Gerade habe ich eine von einem besonderen Event gehört, über den man in der malerischen Stadt Burgdorf im Emmental in der Schweiz noch lange sprechen wird.



Unsere liebe Unterstützerin aus der Schweiz, Andrea Kilcher (oben), die 2007 unser Rettungszentrum in Chengdu besuchte, hat vor kurzem ihren Freund Beat Friedli
geheiratet.
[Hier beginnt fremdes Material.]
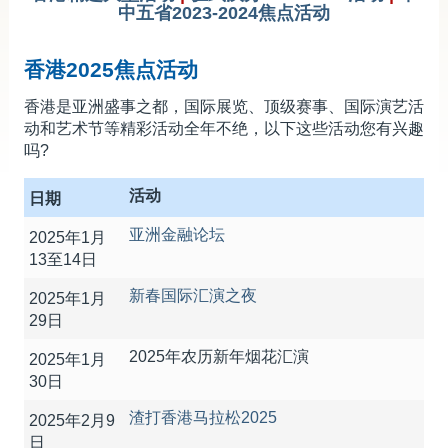
中五省2023-2024焦点活动
新闻及活动／多媒体中心
香港特区政府驻内地办事处
香港2025焦点活动
相关网站
香港是亚洲盛事之都，国际展览、顶级赛事、国际演艺活
动和艺术节等精彩活动全年不绝，以下这些活动您有兴趣
吗?
活动
日期
亚洲金融论坛
2025年1月
13至14日
新春国际汇演之夜
2025年1月
29日
2025年农历新年烟花汇演
2025年1月
30日
渣打香港马拉松2025
2025年2月9
日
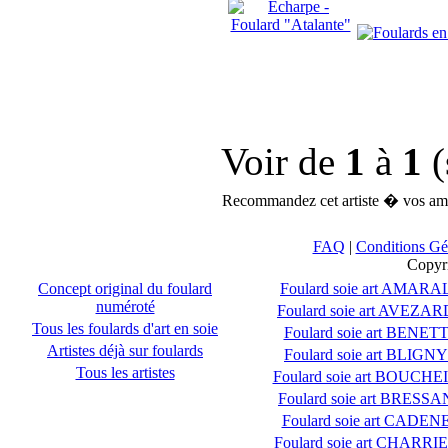
Voir de
1
à
1
(
Recommandez cet artiste � vos ami
FAQ
|
Conditions Gé
Copyr
Concept original du foulard
Foulard soie art AMARA
numéroté
Foulard soie art AVEZAR
Tous les foulards d'art en soie
Foulard soie art BENET
Artistes déjà sur foulards
Foulard soie art BLIGNY
Tous les artistes
Foulard soie art BOUCHE
Foulard soie art BRESSA
Foulard soie art CADEN
Foulard soie art CHARRI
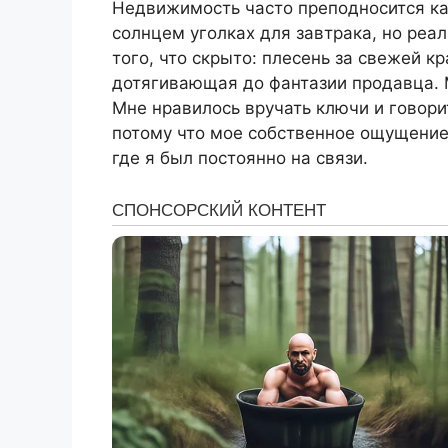
Недвижимость часто преподносится ка
солнцем уголках для завтрака, но реа
того, что скрыто: плесень за свежей к
дотягивающая до фантазии продавца. М
Мне нравилось вручать ключи и говори
потому что мое собственное ощущение
где я был постоянно на связи.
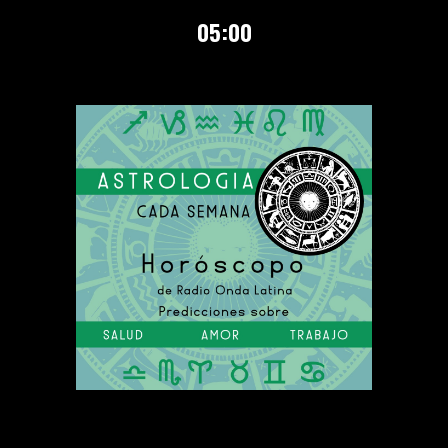
0
5
:00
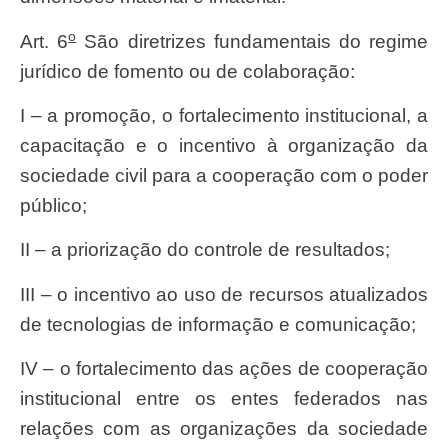
o
Art. 6
São diretrizes fundamentais do regime
jurídico de fomento ou de colaboração:
I – a promoção, o fortalecimento institucional, a
capacitação e o incentivo à organização da
sociedade civil para a cooperação com o poder
público;
II – a priorização do controle de resultados;
III – o incentivo ao uso de recursos atualizados
de tecnologias de informação e comunicação;
IV – o fortalecimento das ações de cooperação
institucional entre os entes federados nas
relações com as organizações da sociedade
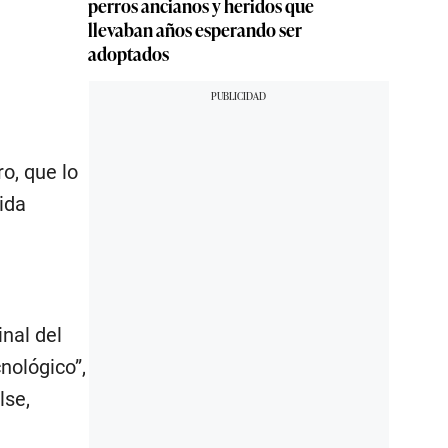
perros ancianos y heridos que
llevaban años esperando ser
adoptados
o, que lo
ida
nal del
nológico”,
lse,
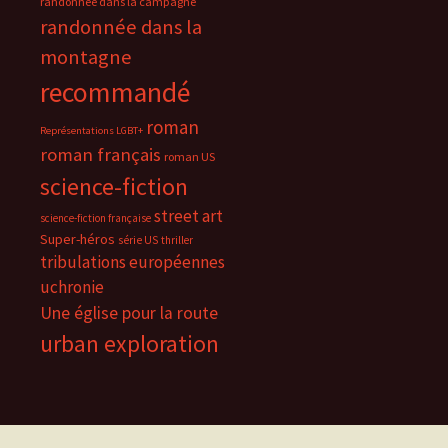
randonnée dans la campagne
randonnée dans la
montagne
recommandé
roman
Représentations LGBT+
roman français
roman US
science-fiction
street art
science-fiction française
Super-héros
série US
thriller
tribulations européennes
uchronie
Une église pour la route
urban exploration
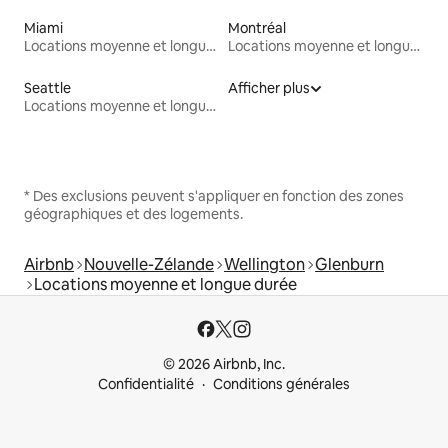
Miami
Montréal
Locations moyenne et longue durée
Locations moyenne et longue durée
Seattle
Afficher plus
Locations moyenne et longue durée
* Des exclusions peuvent s'appliquer en fonction des zones
géographiques et des logements.
Airbnb
Nouvelle-Zélande
Wellington
Glenburn
Locations moyenne et longue durée
© 2026 Airbnb, Inc.
Confidentialité
Conditions générales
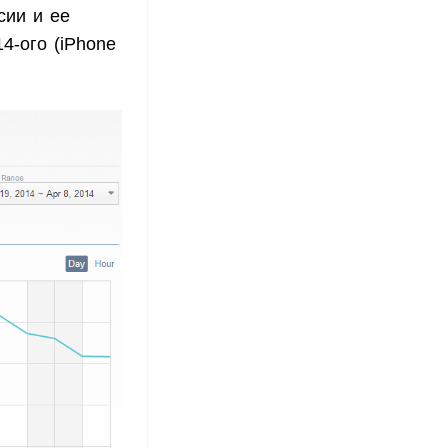
сии и ее
4-ого (iPhone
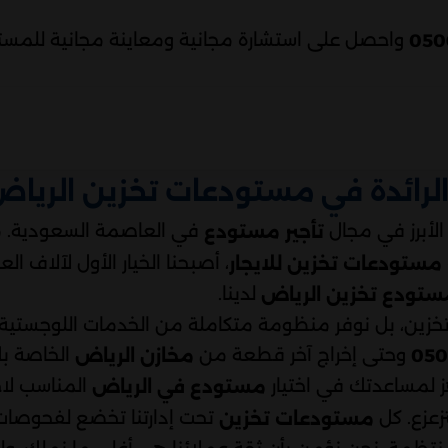
واحصل على استشارة مجانية ومعاينة مجانية للمست
الرائدة في مستودعات تخزين الريا
لأبرز في مجال
في العاصمة السعودية. م
تأجير مستودع
، أصبحنا الخيار الأول لآلاف ال
مستودعات تخزين للايجار
لدينا.
ستودع تخزين الرياض
زين، بل نوفر منظومة متكاملة من الخدمات اللوجستية.
وحتى إخراج آخر قطعة من
الخاصة ب
050
مخازن الرياض
ز لمساعدتك في اختيار
المناسب لاح
مستودع في الرياض
تزعزع. كل
تحت إدارتنا تخضع لفحوصات 
مستودعات تخزين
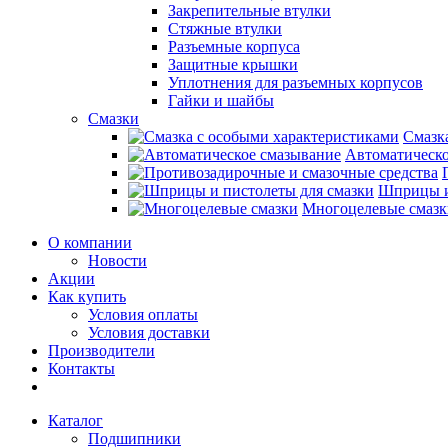
Закрепительные втулки
Стяжные втулки
Разъемные корпуса
Защитные крышки
Уплотнения для разъемных корпусов
Гайки и шайбы
Смазки
Смазк
Автоматическо
Шприцы и
Многоцелевые смазк
О компании
Новости
Акции
Как купить
Условия оплаты
Условия доставки
Производители
Контакты
Каталог
Подшипники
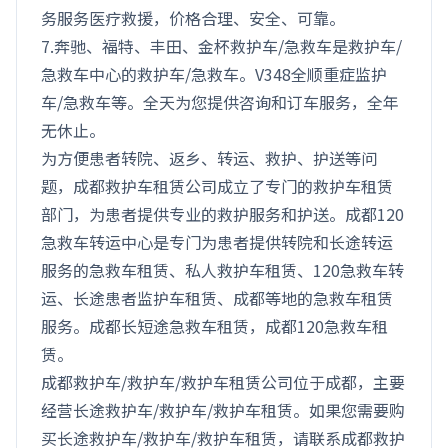
务服务医疗救援，价格合理、安全、可靠。
7.奔驰、福特、丰田、金杯救护车/急救车是救护车/
急救车中心的救护车/急救车。V348全顺重症监护
车/急救车等。全天为您提供咨询和订车服务，全年
无休止。
为方便患者转院、返乡、转运、救护、护送等问
题，成都救护车租赁公司成立了专门的救护车租赁
部门，为患者提供专业的救护服务和护送。成都120
急救车转运中心是专门为患者提供转院和长途转运
服务的急救车租赁、私人救护车租赁、120急救车转
运、长途患者监护车租赁、成都等地的急救车租赁
服务。成都长短途急救车租赁，成都120急救车租
赁。
成都救护车/救护车/救护车租赁公司位于成都，主要
经营长途救护车/救护车/救护车租赁。如果您需要购
买长途救护车/救护车/救护车租赁，请联系成都救护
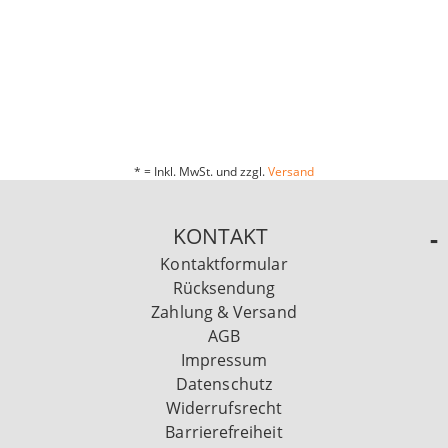
* = Inkl. MwSt. und zzgl.
Versand
KONTAKT
Kontaktformular
Rücksendung
Zahlung & Versand
AGB
Impressum
Datenschutz
Widerrufsrecht
Barrierefreiheit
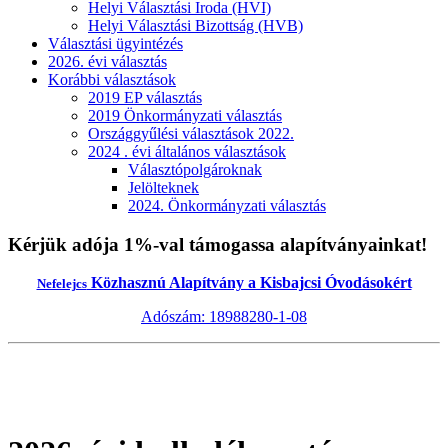
Helyi Választási Iroda (HVI)
Helyi Választási Bizottság (HVB)
Választási ügyintézés
2026. évi választás
Korábbi választások
2019 EP választás
2019 Önkormányzati választás
Országgyűlési választások 2022.
2024 . évi általános választások
Választópolgároknak
Jelölteknek
2024. Önkormányzati választás
Kérjük adója 1%-val támogassa alapítványainkat!
Közhasznú Alapítvány a Kisbajcsi Óvodásokért
Nefelejcs
Adószám: 18988280-1-08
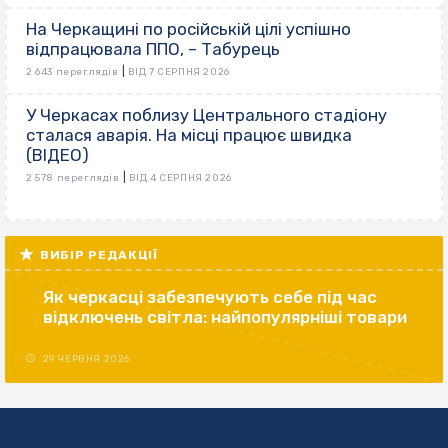
На Черкащині по російській цілі успішно
відпрацювала ППО, – Табурець
|
2 643 переглядів
ВІД 7 СЕРПНЯ 2026
У Черкасах поблизу Центрального стадіону
сталася аварія. На місці працює швидка
(ВІДЕО)
|
2 578 переглядів
ВІД 4 СЕРПНЯ 2026
ВИБІР РЕДАКЦІЇ
Як черкасці забезпечують себе під час
відключень світла: найпопулярніші товари
29 ЧЕРВНЯ 2026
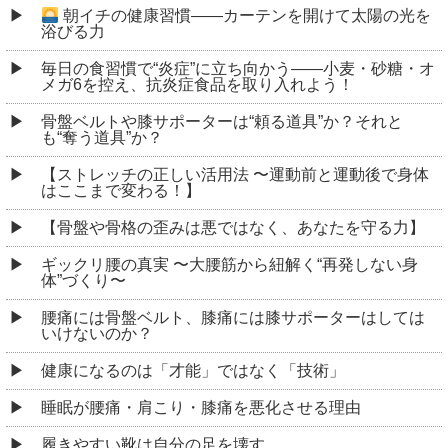
朝イチの健康習慣――カーテンを開けて太陽の光を
浴びる力
毎日の食習慣で“炎症”に立ち向かう――小麦・砂糖・オ
メガ6を控え、抗炎症食品を取り入れよう！
骨盤ベルトや膝サポーターは“頼る道具”か？それと
も“奪う道具”か？
【ストレッチの正しい活用法 〜運動前と運動後で身体
はここまで変わる！】
【骨盤や骨格の歪みは悪ではなく、あなたを守る力】
ギックリ腰の真実 〜大腰筋から紐解く“再発しない身
体”づくり〜
腰痛には骨盤ベルト、膝痛には膝サポーターはしては
いけないのか？
健康になるのは「才能」ではなく「技術」
睡眠が腰痛・肩こり・膝痛を悪化させる理由
履きやすい靴は自分の足を壊す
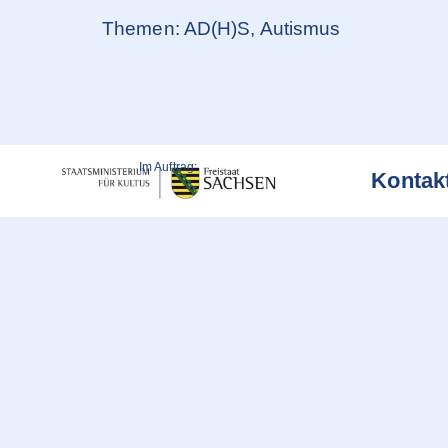
Themen: AD(H)S, Autismus
Im Auftrag:
Kontak
Weitere Informationen über den gesperrten Inhalt.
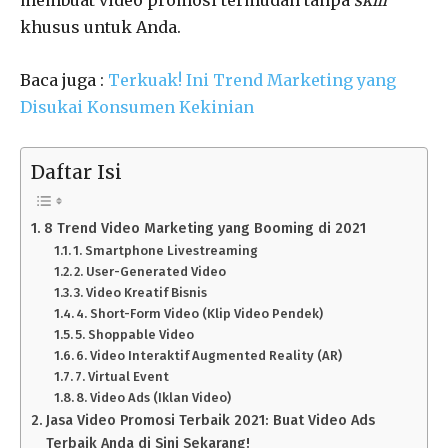
khusus untuk Anda.
Baca juga :
Terkuak! Ini Trend Marketing yang
Disukai Konsumen Kekinian
Daftar Isi
8 Trend Video Marketing yang Booming di 2021
1. Smartphone Livestreaming
2. User-Generated Video
3. Video Kreatif Bisnis
4. Short-Form Video (Klip Video Pendek)
5. Shoppable Video
6. Video Interaktif Augmented Reality (AR)
7. Virtual Event
8. Video Ads (Iklan Video)
Jasa Video Promosi Terbaik 2021: Buat Video Ads
Terbaik Anda di Sini Sekarang!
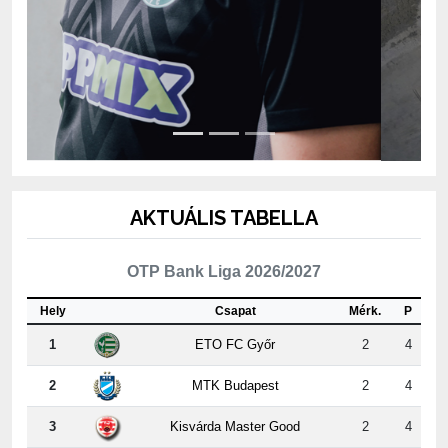
AKTUÁLIS TABELLA
OTP Bank Liga 2026/2027
Hely
Csapat
Mérk.
P
1
ETO FC Győr
2
4
2
MTK Budapest
2
4
3
Kisvárda Master Good
2
4
4
Újpest FC
2
3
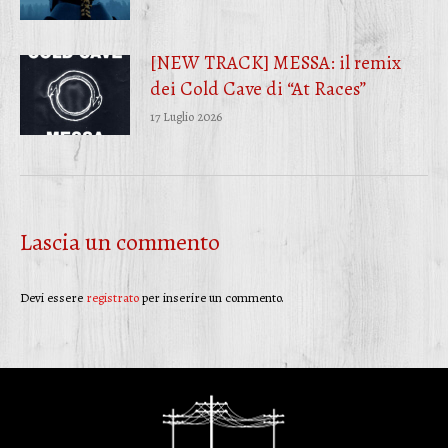
[NEW TRACK] MESSA: il remix
dei Cold Cave di “At Races”
17 Luglio 2026
Lascia un commento
Devi essere
registrato
per inserire un commento.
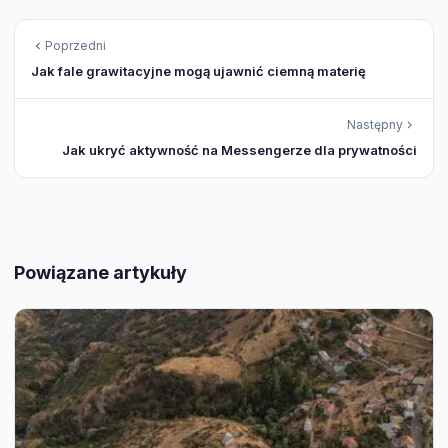
Poprzedni
Jak fale grawitacyjne mogą ujawnić ciemną materię
Następny
Jak ukryć aktywność na Messengerze dla prywatności
Powiązane artykuły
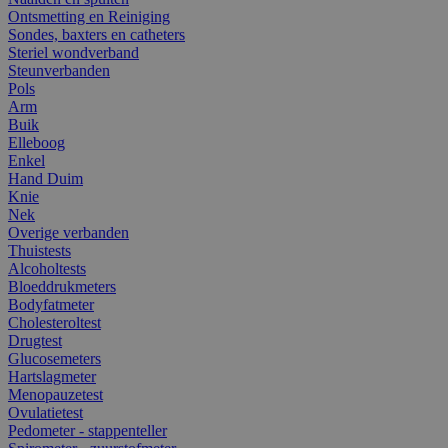
Ontsmetting en Reiniging
Sondes, baxters en catheters
Steriel wondverband
Steunverbanden
Pols
Arm
Buik
Elleboog
Enkel
Hand Duim
Knie
Nek
Overige verbanden
Thuistests
Alcoholtests
Bloeddrukmeters
Bodyfatmeter
Cholesteroltest
Drugtest
Glucosemeters
Hartslagmeter
Menopauzetest
Ovulatietest
Pedometer - stappenteller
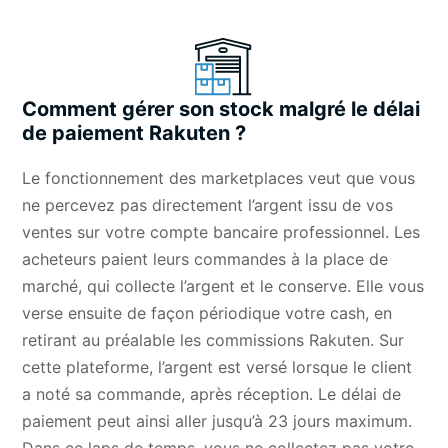
Comment gérer son stock malgré le délai
de paiement Rakuten ?
Le fonctionnement des marketplaces veut que vous
ne percevez pas directement l’argent issu de vos
ventes sur votre compte bancaire professionnel. Les
acheteurs paient leurs commandes à la place de
marché, qui collecte l’argent et le conserve. Elle vous
verse ensuite de façon périodique votre cash, en
retirant au préalable les
commissions Rakuten
. Sur
cette plateforme, l’argent est versé lorsque le client
a noté sa commande, après réception. Le délai de
paiement peut ainsi aller jusqu’à 23 jours maximum.
Dans ce laps de temps, vous ne collectez pas votre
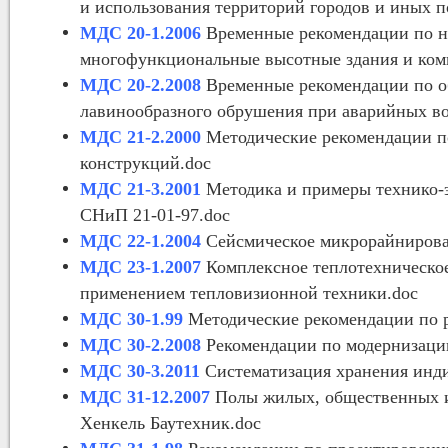
и использования территорий городов и иных п
МДС 20-1.2006
Временные рекомендации по на
многофункциональные высотные здания и ком
МДС 20-2.2008
Временные рекомендации по о
лавинообразного обрушения при аварийных во
МДС 21-2.2000
Методические рекомендации по
конструкций.doc
МДС 21-3.2001
Методика и примеры технико-
СНиП 21-01-97.doc
МДС 22-1.2004
Сейсмическое микрорайнирова
МДС 23-1.2007
Комплексное теплотехническо
применением тепловизионной техники.doc
МДС 30-1.99
Методические рекомендации по р
МДС 30-2.2008
Рекомендации по модернизации
МДС 30-3.2011
Систематизация хранения инди
МДС 31-12.2007
Полы жилых, общественных и
Хенкель Баутехник
.doc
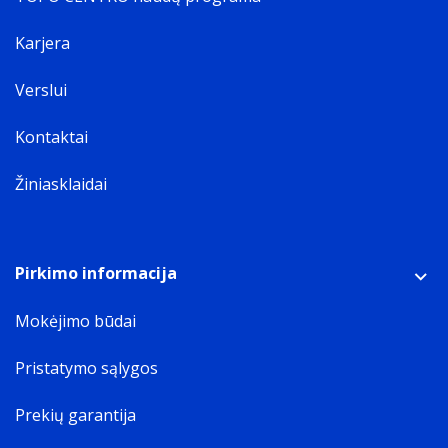
Karjera
Verslui
Kontaktai
Žiniasklaidai
Pirkimo informacija
Mokėjimo būdai
Pristatymo sąlygos
Prekių garantija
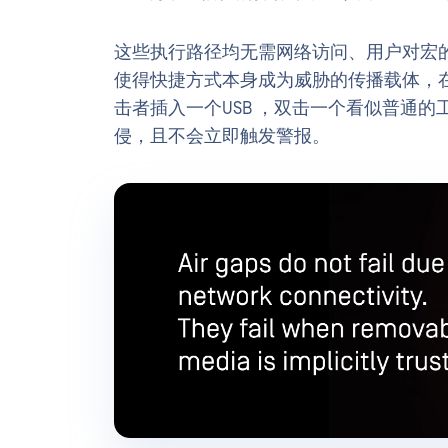
这些执行路径均无需网络访问、用户对宏
使得快捷方式本身成为威胁的传播载体，
击者插入一个USB ，双击一个看似普通
侵，且不会立即触发警报。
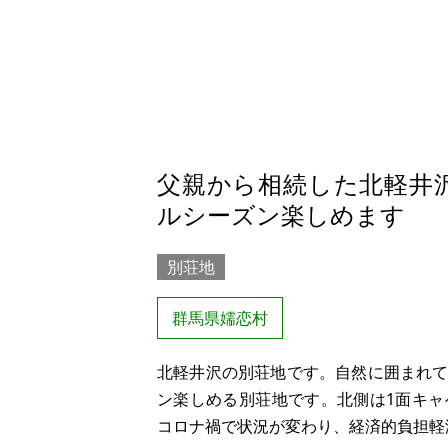
父親から相続した北軽井
ルシーズン楽しめます
別荘地
群馬県嬬恋村
北軽井沢の別荘地です。自然に囲まれ
ン楽しめる別荘地です。北側は1面キ
コロナ禍で状況が変わり、経済的負担軽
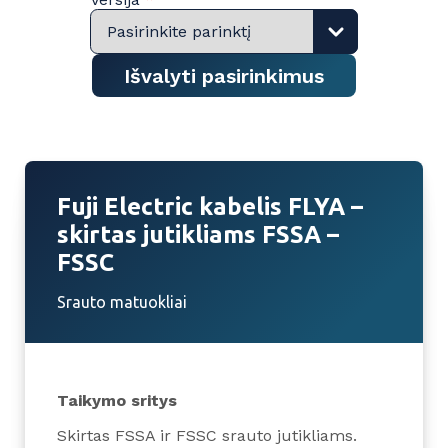
Išvalyti pasirinkimus
Fuji Electric kabelis FLYA –
skirtas jutikliams FSSA –
FSSC
Srauto matuokliai
Taikymo sritys
Skirtas FSSA ir FSSC srauto jutikliams.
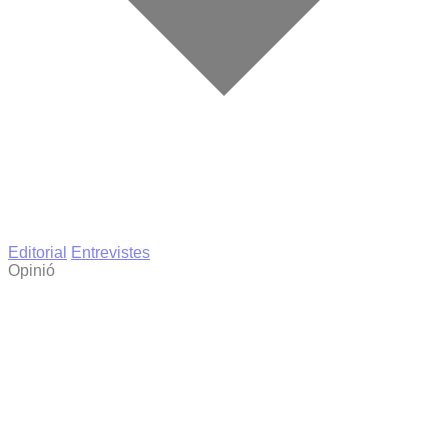
Editorial
Entrevistes
Opinió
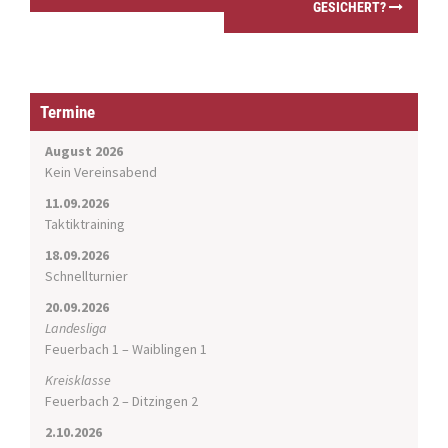
GESICHERT?
t
n
a
v
i
Termine
g
a
August 2026
t
Kein Vereinsabend
i
11.09.2026
o
Taktiktraining
n
18.09.2026
Schnellturnier
20.09.2026
Landesliga
Feuerbach 1 – Waiblingen 1
Kreisklasse
Feuerbach 2 – Ditzingen 2
2.10.2026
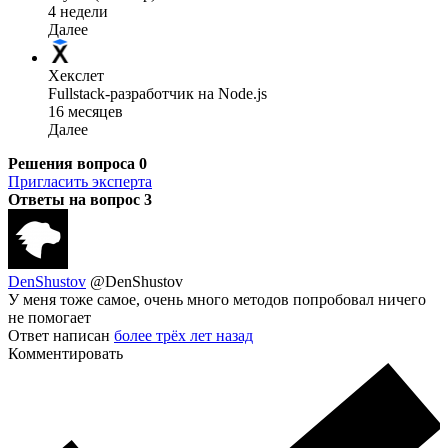
4 недели
Далее
Хекслет
Fullstack-разработчик на Node.js
16 месяцев
Далее
Решения вопроса
0
Пригласить эксперта
Ответы на вопрос
3
DenShustov
@DenShustov
У меня тоже самое, очень много методов попробовал ничего
не помогает
Ответ написан
более трёх лет назад
Комментировать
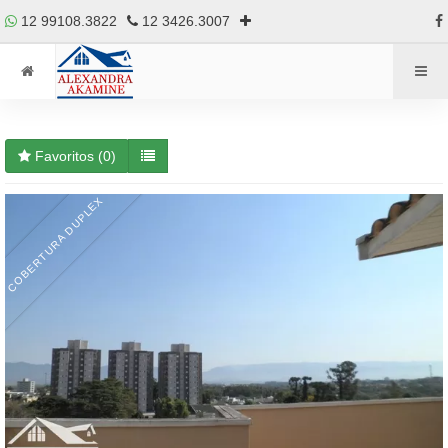
12 99108.3822
12 3426.3007
Favoritos (
0
)
COBERTURA DUPLEX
Eine enge Freundin von Andrea überraschte Braut und Bräutigam mit einer wunderbaren Idee, die ihren besonderen Tag noch spezieller machte – durch die Mondbären!

Andreas Freundin druckte „Dollar“-Noten mit dem Bild eines Bären auf der einen und dem von Andrea und Beat auf der anderen Seite. Die Noten wurden an die begeisterten Hochzeitsgäste verkauft, die alle gern mitmachten. Auf den Scheinen stand: „Wir haben ein Herz für Bären“ und das Datum ihrer Hochzeit.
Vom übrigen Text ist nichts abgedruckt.